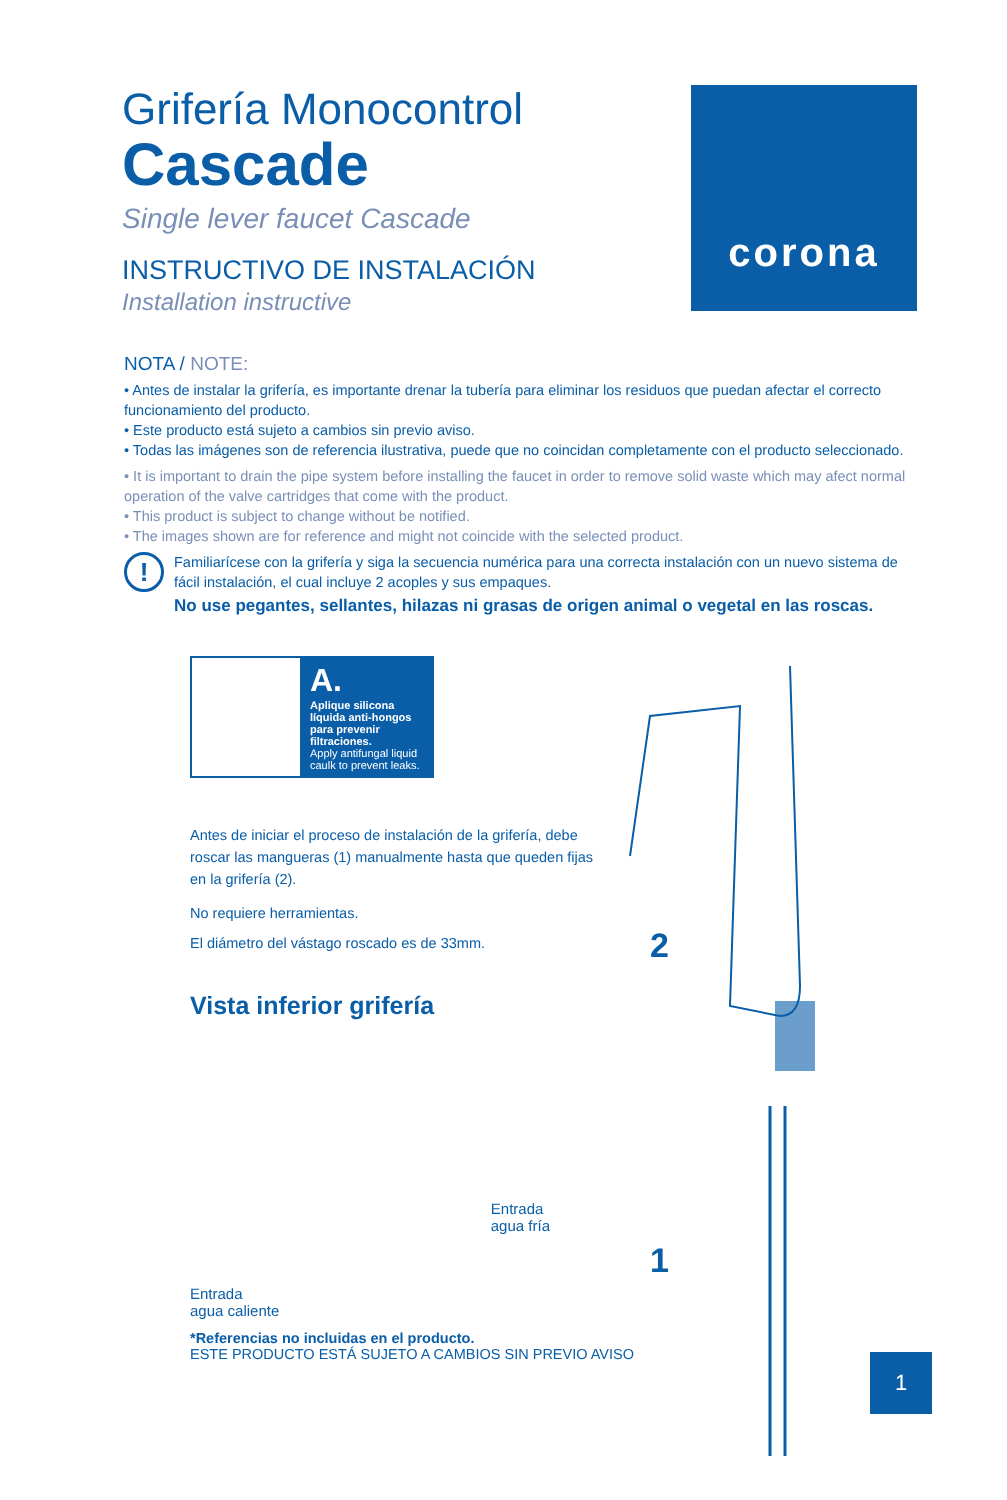Grifería Monocontrol
Cascade
Single lever faucet Cascade
INSTRUCTIVO DE INSTALACIÓN
Installation instructive
corona
NOTA / NOTE:
• Antes de instalar la grifería, es importante drenar la tubería para eliminar los residuos que puedan afectar el correcto funcionamiento del producto.
• Este producto está sujeto a cambios sin previo aviso.
• Todas las imágenes son de referencia ilustrativa, puede que no coincidan completamente con el producto seleccionado.
• It is important to drain the pipe system before installing the faucet in order to remove solid waste which may afect normal operation of the valve cartridges that come with the product.
• This product is subject to change without be notified.
• The images shown are for reference and might not coincide with the selected product.
!
Familiarícese con la grifería y siga la secuencia numérica para una correcta instalación con un nuevo sistema de fácil instalación, el cual incluye 2 acoples y sus empaques.
No use pegantes, sellantes, hilazas ni grasas de origen animal o vegetal en las roscas.
A.
Aplique silicona líquida anti-hongos para prevenir filtraciones.
Apply antifungal liquid caulk to prevent leaks.
Antes de iniciar el proceso de instalación de la grifería, debe roscar las mangueras (1) manualmente hasta que queden fijas en la grifería (2).
No requiere herramientas.
El diámetro del vástago roscado es de 33mm.
Vista inferior grifería
Entrada
agua caliente Entrada
agua fría
2
1
*Referencias no incluidas en el producto.
ESTE PRODUCTO ESTÁ SUJETO A CAMBIOS SIN PREVIO AVISO
1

◇ ◇ ◇

Filter the records above down to the lines that hold the string "faucet".

Task answer:
Single lever faucet Cascade
• It is important to drain the pipe system before installing the faucet in order to remove solid waste which may afect normal operation of the valve cartridges that come with the product.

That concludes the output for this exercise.